Objective data shows that the fortunes of countries depend more on domestic policies than international alliances. Why there should be doubt about in or out is that no one knows what trade and other deals Britain will strike with the EU, individual EU members and the rest of the world.
Making positive or negative predictions amounts to predicting the future behaviour of thousands if not millions of role players. That Britain’s credit rating has been downgraded by a couple of rating agencies tells us more about rating criteria than the future. They are, like friends with whom I socialised this weekend, victims of mainstream propaganda.
Since in or out entails doubt, I make no prediction. Instead we have a carpe diem question: will Britain exit EU stagnation onto the high road of prosperity? Winston Churchill reputedly counselled that one should never waste a crisis.
South Africans could teach them a thing or two. Ending apartheid, with all its complex laws, levies and institutions — like "homeland governments" and "multilateral secretariats" — was similar to what must be done to end Britain’s EU membership.
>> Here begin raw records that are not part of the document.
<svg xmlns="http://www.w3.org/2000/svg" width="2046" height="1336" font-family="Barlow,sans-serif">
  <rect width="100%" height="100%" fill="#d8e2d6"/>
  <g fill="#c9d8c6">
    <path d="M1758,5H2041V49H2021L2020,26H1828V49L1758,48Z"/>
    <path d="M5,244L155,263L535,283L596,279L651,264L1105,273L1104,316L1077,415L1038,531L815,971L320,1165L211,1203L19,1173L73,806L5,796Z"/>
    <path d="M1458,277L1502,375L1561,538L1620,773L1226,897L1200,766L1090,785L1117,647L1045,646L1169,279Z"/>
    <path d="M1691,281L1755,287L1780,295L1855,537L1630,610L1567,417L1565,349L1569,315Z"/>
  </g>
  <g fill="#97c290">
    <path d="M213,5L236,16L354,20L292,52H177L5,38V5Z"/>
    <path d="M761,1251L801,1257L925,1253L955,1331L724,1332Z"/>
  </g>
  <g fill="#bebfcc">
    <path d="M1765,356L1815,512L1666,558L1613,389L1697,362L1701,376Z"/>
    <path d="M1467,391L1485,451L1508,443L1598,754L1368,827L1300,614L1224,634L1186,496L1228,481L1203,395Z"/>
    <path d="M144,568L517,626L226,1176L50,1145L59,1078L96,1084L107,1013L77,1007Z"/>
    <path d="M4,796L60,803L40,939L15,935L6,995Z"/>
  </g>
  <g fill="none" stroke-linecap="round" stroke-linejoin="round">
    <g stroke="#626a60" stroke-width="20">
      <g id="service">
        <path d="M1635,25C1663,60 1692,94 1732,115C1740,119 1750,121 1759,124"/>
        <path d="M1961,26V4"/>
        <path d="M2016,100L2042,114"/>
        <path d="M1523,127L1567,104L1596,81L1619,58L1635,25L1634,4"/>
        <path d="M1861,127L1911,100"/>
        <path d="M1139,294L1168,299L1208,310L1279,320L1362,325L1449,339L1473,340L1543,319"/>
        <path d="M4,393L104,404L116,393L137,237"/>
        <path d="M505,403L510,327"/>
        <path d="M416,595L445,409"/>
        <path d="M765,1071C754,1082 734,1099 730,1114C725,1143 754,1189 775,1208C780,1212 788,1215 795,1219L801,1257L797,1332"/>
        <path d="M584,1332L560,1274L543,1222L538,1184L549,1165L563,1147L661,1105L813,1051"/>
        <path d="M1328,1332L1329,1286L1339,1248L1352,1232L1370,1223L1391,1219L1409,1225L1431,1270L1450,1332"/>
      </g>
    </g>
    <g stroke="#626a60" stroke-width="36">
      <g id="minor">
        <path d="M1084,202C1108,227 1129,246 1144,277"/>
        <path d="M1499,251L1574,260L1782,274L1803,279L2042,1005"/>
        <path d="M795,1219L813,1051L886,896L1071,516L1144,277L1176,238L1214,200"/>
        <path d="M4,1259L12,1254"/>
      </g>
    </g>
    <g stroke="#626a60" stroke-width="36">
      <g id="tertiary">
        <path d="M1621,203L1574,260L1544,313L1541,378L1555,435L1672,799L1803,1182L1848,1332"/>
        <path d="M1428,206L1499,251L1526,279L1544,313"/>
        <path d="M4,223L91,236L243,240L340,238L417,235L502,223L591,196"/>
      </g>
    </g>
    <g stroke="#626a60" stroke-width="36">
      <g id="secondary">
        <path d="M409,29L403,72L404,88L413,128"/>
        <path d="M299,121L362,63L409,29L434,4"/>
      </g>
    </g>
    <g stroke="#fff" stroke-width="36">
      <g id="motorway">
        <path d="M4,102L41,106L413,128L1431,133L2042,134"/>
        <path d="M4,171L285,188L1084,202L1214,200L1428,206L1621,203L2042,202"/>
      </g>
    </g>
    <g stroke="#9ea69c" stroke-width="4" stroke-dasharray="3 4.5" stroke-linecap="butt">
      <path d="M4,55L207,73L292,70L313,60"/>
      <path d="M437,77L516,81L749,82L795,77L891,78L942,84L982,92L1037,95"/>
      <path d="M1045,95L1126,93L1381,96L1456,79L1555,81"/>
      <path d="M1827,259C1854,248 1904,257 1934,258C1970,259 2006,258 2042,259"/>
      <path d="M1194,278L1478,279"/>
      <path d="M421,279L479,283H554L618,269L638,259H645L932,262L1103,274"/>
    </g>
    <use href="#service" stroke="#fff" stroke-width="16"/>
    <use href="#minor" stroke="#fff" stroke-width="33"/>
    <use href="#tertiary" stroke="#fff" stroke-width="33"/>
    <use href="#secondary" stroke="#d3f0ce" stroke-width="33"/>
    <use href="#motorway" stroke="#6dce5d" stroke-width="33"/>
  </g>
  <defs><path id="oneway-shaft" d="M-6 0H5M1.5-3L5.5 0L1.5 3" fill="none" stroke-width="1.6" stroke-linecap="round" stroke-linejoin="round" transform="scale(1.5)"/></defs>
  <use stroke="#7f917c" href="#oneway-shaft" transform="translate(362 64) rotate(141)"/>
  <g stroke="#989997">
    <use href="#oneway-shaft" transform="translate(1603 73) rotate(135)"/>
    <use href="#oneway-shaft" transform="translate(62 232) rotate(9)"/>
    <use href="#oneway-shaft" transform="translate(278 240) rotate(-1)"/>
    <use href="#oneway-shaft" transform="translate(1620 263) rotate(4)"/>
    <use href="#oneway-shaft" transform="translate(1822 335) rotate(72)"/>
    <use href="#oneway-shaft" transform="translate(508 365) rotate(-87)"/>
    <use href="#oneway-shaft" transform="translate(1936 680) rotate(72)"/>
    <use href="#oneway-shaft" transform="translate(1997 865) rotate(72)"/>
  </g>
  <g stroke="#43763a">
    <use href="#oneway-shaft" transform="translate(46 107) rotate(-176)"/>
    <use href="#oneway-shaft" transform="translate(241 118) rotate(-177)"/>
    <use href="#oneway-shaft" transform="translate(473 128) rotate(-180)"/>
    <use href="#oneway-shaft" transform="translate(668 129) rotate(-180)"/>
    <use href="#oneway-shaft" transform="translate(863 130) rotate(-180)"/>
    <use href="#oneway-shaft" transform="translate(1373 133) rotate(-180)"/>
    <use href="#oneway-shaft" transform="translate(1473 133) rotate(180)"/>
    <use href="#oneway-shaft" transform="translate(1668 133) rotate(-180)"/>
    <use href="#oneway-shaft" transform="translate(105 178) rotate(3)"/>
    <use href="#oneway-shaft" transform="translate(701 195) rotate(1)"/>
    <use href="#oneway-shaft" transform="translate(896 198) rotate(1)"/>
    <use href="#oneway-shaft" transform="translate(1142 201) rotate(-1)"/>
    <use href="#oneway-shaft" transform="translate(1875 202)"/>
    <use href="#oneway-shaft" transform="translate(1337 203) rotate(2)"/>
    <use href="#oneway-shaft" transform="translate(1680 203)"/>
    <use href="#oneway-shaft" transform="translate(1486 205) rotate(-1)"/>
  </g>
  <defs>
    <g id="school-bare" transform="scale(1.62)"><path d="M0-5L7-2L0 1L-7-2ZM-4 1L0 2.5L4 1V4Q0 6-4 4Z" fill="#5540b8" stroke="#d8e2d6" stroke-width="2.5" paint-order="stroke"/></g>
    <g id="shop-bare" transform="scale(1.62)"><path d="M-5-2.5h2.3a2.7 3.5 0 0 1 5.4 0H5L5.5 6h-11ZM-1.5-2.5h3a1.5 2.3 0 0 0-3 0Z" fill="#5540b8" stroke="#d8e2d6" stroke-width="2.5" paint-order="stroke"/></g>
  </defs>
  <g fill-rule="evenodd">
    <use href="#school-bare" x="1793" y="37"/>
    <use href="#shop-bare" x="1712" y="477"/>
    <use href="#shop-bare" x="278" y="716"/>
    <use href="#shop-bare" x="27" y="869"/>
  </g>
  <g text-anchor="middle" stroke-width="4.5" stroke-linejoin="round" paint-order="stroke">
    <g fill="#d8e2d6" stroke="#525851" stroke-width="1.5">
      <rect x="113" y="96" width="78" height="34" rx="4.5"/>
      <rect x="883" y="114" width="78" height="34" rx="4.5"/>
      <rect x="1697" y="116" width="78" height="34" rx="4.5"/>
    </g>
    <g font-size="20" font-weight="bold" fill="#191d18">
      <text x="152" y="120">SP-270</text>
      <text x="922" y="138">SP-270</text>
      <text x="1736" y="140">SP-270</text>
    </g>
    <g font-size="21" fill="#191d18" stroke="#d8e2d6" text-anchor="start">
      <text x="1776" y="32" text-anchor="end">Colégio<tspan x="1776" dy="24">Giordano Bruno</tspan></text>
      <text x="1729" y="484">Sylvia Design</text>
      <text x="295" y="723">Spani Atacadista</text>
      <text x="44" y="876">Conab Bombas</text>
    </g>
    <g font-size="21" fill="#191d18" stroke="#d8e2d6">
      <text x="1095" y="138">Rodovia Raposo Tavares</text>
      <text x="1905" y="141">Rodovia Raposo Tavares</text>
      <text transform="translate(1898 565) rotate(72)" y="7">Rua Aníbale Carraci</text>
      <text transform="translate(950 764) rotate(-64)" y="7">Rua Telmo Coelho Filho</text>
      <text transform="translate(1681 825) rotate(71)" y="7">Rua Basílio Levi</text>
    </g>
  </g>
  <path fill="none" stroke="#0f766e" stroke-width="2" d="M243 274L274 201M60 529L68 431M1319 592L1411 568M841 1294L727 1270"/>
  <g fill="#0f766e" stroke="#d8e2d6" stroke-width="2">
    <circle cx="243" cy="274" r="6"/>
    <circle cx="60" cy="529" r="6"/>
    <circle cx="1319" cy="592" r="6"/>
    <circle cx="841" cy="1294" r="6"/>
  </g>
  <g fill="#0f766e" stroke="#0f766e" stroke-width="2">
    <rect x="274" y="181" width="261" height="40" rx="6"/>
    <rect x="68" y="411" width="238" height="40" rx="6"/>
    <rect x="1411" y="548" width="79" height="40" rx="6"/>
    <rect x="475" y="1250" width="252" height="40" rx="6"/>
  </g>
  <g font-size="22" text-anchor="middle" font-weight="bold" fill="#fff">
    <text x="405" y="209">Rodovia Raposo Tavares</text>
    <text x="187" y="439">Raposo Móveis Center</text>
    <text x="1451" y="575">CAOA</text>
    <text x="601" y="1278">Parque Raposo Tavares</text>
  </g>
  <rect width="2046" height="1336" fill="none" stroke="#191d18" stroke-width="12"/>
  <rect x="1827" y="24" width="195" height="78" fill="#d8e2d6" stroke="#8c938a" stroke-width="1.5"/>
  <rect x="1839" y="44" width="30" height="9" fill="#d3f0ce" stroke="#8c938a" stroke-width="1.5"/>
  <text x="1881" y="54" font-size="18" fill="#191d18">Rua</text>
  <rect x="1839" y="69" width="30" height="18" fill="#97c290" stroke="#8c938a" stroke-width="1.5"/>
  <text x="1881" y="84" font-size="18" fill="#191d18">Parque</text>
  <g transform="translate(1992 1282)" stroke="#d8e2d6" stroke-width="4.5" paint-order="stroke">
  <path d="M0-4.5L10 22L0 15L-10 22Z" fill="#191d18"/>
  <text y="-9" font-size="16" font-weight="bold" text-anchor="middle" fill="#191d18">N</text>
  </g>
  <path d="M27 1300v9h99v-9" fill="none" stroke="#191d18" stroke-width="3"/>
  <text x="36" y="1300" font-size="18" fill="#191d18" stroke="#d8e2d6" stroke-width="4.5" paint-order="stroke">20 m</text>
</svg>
The Institute of Economic Affairs (IEA) details what is entailed in Breaking Up Is Hard To Do. It is clear from the institute’s website — see at least the summary — that it is conceptually straightforward. As the influential Chatham House explains: "The terms of the UK-EU agreement will ... be vital."
It was reported that the "UK’s biggest banks have ... a secret list of demands for politicians", which includes "a bonfire of red tape, open borders and a publicity drive to bolster the UK’s status as a financial centre outside the EU." If their plan, and a little more, is implemented, London’s status as the world’s financial centre can be restored, and the UK can break from the economic stagnation that plagues advanced countries. It can open its economic borders to the world instead of just the EU.
Given the curious nature of the map showing which areas voted in and out, the UK has an opportunity to emulate Switzerland’s intensive devolution and diversity and Norway’s independence. An insightful analyst pointed out that Switzerland is in Europe, although not the EU. It has free trade with the EU, but also China, Japan and other countries. It exports five times more of its exports to the EU than Britain. It does not endure a deluge of EU rules, from the mandatory banana shapes to toilet paper sheets. It has Europe’s highest after-tax wages and lowest enduring unemployment. According to objective criteria, Switzerland and Norway are among the world’s richest, happiest, most innovative and peaceful nations.
The Hindi Times reports that "in principle, nothing changes immediately. Britons remain EU citizens and business continues as before." In principle, whether they follow free market or dirigiste principles will determine the effect of Brexit.